A qui s’adresse ce matériel ?

D’abord aux orthophonistes ou neuropsychologues qui prennent en charge des adultes qui présentent des déficits cognitifs et particulièrement ceux qui ne présentent pas de troubles phasiques marqués et qui évoquent dans leur plainte une diminution de leurs performances en lecture ou dans les actes de vie quotidienne qui requièrent une programmation, une flexibilité mentale et/ou la mémoire de travail. Il s’agit donc de sujets qui ont pu présenter un AVC (droit ou gauche), un traumatisme crânien dont les séquelles sont peu visibles, ou encore des sujets qui débutent une pathologie neuro dégénérative.

L’outil peut également être utilisé par des professionnels de l’éducation auprès d’adolescents (ou même d’adultes) qui présentent (ou ont présenté) des difficultés d’apprentissage qui peuvent (ou ont pu) remettre en cause leur scolarité.

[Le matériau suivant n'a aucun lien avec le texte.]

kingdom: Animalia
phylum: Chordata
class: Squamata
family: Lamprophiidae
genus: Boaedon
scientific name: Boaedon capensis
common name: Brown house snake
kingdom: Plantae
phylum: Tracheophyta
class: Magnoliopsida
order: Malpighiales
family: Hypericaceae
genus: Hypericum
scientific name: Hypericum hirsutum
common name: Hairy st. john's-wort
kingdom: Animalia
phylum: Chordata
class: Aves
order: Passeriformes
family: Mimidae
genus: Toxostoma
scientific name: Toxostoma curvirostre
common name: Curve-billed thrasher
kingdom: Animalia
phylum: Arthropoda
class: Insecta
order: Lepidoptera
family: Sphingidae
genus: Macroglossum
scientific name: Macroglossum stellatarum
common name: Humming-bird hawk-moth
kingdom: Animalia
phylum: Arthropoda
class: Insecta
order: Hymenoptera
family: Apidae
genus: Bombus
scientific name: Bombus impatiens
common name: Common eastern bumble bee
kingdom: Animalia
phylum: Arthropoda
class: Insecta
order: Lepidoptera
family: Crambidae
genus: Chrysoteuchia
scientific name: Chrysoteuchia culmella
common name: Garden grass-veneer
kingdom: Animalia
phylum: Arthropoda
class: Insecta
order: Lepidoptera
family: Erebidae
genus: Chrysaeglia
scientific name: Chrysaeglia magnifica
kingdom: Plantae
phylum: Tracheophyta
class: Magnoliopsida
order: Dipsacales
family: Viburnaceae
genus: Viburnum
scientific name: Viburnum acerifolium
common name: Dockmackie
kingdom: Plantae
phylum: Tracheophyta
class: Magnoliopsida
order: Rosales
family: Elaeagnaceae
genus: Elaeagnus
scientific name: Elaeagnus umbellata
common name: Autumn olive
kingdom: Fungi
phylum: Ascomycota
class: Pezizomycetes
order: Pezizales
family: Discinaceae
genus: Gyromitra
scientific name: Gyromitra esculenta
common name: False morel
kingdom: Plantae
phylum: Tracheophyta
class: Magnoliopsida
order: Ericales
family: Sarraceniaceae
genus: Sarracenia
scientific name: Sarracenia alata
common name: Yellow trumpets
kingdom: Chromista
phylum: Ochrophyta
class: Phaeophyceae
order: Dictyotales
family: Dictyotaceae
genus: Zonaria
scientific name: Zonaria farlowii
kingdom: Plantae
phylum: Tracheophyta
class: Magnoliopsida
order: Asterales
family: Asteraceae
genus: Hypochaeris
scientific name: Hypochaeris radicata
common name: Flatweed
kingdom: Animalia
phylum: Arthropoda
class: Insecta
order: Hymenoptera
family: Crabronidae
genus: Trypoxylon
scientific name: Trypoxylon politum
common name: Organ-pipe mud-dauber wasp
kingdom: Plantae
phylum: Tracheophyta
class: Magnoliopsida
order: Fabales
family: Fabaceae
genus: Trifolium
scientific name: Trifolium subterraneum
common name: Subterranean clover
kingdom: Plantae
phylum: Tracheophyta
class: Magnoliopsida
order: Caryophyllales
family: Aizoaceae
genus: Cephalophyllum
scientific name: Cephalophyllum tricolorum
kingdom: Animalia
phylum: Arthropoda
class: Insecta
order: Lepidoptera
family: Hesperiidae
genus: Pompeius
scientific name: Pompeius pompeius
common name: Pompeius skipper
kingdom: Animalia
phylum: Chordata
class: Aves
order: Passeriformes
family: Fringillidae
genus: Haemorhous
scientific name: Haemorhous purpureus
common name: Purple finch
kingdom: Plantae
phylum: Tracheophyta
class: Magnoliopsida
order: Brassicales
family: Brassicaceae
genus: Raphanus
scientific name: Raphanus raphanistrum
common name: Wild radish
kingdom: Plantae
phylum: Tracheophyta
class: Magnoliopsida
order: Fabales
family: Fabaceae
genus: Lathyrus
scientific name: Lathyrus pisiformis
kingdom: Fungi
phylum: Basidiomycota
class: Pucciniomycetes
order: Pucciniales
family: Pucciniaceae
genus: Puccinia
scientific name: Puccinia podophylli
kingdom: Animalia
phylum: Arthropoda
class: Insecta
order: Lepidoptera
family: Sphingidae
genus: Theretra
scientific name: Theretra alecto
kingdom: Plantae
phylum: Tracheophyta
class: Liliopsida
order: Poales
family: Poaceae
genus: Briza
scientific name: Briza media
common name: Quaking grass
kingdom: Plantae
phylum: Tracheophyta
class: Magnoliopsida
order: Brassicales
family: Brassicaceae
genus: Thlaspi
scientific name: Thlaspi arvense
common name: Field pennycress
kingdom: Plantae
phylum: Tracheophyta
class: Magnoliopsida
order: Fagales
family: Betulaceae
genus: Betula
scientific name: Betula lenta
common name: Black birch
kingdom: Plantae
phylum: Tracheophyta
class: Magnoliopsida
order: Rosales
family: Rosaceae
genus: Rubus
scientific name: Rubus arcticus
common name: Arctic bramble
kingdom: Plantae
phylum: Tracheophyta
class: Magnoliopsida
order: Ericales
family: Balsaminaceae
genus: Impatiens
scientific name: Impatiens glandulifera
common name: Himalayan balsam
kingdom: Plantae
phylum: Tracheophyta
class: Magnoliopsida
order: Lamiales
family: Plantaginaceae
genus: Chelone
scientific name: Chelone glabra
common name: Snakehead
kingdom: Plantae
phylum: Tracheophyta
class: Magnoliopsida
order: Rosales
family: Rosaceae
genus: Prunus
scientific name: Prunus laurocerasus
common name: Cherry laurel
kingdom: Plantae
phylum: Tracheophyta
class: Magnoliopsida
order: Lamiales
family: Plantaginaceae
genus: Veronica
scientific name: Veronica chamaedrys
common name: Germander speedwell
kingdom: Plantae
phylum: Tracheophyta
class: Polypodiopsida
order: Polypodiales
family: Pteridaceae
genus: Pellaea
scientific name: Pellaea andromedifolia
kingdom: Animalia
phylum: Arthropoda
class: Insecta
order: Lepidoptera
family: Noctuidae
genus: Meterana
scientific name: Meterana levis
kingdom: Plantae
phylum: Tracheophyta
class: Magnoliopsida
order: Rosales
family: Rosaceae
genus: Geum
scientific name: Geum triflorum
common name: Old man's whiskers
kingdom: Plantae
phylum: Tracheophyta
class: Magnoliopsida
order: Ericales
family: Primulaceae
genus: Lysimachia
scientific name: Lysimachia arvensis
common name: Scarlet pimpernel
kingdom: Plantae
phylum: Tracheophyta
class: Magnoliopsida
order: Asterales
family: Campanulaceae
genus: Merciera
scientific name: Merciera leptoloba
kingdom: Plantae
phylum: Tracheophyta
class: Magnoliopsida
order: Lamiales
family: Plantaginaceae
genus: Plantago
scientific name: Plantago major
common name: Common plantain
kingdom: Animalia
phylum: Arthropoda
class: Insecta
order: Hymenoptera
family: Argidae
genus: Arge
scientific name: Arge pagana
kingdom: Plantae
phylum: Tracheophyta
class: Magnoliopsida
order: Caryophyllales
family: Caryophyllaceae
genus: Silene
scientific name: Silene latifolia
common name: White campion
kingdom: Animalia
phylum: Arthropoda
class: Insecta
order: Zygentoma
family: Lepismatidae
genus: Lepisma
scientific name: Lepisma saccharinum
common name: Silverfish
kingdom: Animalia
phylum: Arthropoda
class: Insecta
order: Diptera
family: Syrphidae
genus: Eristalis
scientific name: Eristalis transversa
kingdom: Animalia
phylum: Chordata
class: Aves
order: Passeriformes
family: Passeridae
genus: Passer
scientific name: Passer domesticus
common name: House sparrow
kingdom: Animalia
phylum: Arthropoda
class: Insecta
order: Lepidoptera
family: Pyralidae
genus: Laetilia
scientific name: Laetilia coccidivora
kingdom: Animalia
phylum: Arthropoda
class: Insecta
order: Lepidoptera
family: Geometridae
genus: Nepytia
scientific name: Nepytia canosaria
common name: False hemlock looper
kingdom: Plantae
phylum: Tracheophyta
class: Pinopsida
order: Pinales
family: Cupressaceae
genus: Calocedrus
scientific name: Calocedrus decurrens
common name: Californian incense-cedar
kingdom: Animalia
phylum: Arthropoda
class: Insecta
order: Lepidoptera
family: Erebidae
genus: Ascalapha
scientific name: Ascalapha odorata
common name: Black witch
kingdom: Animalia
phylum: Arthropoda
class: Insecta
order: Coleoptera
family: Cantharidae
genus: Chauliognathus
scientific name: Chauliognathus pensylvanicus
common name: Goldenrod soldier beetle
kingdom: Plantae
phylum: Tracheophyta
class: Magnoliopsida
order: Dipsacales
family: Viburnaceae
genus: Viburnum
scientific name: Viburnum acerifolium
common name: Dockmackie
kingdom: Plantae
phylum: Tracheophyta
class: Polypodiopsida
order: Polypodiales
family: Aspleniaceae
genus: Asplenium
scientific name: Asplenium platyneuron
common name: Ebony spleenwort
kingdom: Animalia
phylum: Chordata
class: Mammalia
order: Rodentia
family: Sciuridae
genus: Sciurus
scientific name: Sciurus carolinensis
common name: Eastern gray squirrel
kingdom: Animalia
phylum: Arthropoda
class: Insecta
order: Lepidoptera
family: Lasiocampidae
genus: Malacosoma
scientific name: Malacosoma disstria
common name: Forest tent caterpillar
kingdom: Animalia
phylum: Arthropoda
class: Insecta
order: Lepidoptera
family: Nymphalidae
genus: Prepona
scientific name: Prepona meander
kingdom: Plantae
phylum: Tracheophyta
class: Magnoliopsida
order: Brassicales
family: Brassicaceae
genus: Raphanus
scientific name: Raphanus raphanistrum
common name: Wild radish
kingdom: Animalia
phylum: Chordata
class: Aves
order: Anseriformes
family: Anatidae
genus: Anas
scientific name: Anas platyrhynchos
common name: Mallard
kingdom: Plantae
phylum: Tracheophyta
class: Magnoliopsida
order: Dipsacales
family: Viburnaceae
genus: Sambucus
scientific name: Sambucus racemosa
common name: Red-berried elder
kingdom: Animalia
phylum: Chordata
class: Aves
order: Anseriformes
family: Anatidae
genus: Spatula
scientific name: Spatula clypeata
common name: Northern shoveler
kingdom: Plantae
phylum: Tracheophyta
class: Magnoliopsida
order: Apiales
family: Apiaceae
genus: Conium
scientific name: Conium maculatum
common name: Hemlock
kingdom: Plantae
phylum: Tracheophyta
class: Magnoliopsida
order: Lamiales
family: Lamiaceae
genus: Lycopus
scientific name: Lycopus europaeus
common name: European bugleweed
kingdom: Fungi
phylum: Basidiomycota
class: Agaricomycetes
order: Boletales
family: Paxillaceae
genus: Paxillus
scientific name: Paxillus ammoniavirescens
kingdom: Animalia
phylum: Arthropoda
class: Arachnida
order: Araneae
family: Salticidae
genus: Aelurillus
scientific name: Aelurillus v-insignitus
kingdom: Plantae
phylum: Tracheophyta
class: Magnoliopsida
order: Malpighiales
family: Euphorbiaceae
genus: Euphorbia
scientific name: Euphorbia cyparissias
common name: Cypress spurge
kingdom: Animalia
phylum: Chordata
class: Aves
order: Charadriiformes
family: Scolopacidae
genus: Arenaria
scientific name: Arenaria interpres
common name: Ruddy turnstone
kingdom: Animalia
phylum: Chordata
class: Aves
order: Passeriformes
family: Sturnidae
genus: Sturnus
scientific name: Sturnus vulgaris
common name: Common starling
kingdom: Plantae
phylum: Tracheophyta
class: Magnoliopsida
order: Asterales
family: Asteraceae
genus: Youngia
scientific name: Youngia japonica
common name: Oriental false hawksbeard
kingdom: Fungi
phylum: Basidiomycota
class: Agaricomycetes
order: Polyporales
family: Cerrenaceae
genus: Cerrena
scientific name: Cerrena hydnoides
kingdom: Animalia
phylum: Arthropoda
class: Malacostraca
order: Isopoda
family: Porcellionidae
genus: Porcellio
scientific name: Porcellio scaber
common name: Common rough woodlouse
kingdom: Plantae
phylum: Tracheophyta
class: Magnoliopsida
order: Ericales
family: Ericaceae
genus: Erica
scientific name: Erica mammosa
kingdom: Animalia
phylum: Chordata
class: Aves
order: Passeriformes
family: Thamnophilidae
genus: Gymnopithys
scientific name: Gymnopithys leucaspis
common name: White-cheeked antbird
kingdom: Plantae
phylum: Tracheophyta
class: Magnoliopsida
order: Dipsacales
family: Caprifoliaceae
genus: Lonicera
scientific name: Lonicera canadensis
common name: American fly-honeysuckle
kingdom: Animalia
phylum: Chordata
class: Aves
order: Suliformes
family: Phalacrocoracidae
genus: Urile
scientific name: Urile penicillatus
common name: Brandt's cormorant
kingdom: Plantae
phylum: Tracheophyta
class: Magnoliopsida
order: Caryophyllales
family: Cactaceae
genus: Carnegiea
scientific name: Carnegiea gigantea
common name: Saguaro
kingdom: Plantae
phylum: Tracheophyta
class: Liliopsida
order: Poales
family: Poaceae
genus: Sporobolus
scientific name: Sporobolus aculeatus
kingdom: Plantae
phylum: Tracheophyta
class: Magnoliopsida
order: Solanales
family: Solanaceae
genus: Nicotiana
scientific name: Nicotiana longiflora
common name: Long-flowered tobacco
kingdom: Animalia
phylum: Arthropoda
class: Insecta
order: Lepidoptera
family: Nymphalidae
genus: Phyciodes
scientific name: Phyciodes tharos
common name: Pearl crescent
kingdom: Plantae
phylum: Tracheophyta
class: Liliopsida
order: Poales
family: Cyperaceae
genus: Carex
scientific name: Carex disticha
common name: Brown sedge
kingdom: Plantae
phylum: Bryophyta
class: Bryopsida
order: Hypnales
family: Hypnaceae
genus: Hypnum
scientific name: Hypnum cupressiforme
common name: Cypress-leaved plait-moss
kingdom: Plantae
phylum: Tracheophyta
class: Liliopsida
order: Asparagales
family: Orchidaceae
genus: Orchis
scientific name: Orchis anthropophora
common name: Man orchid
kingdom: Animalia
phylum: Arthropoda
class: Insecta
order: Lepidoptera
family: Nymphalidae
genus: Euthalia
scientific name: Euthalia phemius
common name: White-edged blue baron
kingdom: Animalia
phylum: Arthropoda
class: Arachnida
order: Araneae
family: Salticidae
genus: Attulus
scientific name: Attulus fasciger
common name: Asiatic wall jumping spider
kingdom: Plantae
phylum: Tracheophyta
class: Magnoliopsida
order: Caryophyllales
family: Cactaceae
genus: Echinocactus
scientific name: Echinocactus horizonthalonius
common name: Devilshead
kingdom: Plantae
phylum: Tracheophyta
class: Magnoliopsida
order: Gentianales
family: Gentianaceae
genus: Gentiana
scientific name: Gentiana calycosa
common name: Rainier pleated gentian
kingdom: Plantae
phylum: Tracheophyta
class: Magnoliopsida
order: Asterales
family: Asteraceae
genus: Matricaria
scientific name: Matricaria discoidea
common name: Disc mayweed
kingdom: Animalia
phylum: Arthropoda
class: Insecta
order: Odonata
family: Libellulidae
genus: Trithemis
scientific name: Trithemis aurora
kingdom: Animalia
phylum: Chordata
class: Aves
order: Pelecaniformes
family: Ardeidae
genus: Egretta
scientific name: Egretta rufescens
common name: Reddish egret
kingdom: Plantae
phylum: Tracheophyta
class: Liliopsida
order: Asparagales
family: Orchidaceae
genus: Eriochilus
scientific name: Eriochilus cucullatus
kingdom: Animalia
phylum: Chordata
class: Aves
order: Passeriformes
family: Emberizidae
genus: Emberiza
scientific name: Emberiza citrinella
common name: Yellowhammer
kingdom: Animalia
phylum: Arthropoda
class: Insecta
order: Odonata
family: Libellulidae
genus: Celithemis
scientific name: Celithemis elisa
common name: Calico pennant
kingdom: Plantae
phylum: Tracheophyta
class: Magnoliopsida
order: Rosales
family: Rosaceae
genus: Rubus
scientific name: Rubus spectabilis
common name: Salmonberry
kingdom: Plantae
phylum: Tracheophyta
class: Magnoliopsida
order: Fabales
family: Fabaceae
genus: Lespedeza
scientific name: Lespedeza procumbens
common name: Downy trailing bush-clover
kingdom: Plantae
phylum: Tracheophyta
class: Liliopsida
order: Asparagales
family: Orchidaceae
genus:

Pouvez-vous nous parler d’exemples de prises en charge de sujets avec lesquels cet outil vous a paru essentiel ?

Je pourrais citer de nombreux cas individuels avec lesquels j’ai utilisé le matériel mais je préfère évoquer des situations similaires pour plusieurs d’entre eux :

  • Le patient a une plainte cognitive et a déjà consulté dans un centre mémoire où il a bénéficié d’un bilan orthophonique et neuropsychologique. Les résultats aux épreuves de ces deux bilans sont normaux ou subnormaux. On le rassure ou on le classe dans les MCI en lui disant éventuellement de revenir un an plus tard. Le patient (ou son entourage) me consulte dans les semaines ou mois qui suivent et je propose entre autres épreuves, les tâches de remise en ordre du texte ou de rappel de récits lus. La plupart du temps, le sujet présente des difficultés qui ne sont pas en concordance avec son niveau socioculturel : même s’il se montre relativement performant pour les items des niveaux inférieurs, les résultats aux items qui correspondent à son niveau sont manifestement très en dessous de la moyenne. Le plus souvent, par la suite, il s’avère qu’il s’agissait bien d’une pathologie neurodégénérative débutante que les tests classiques n’avaient pas pu mettre en évidence.

  • Le patient a présenté un AVC ou un traumatisme crânien mais semble avoir récupéré l’ensemble de ses capacités cognitives et il retourne dans la vie active. C’est alors qu’il se rend compte que ses performances sont nettement moins bonnes qu’avant l’accident dans les tâches qu’il a à assurer professionnellement ou en tout cas que ces dernières lui demandent beaucoup plus de temps et occasionnent une grande fatigue. Là encore, les outils sur le texte vont permettre d’objectiver son ressenti et il conviendra dans ce cas de remettre en cause la reprise du travail prématurée et lui proposer une prise en charge adaptée.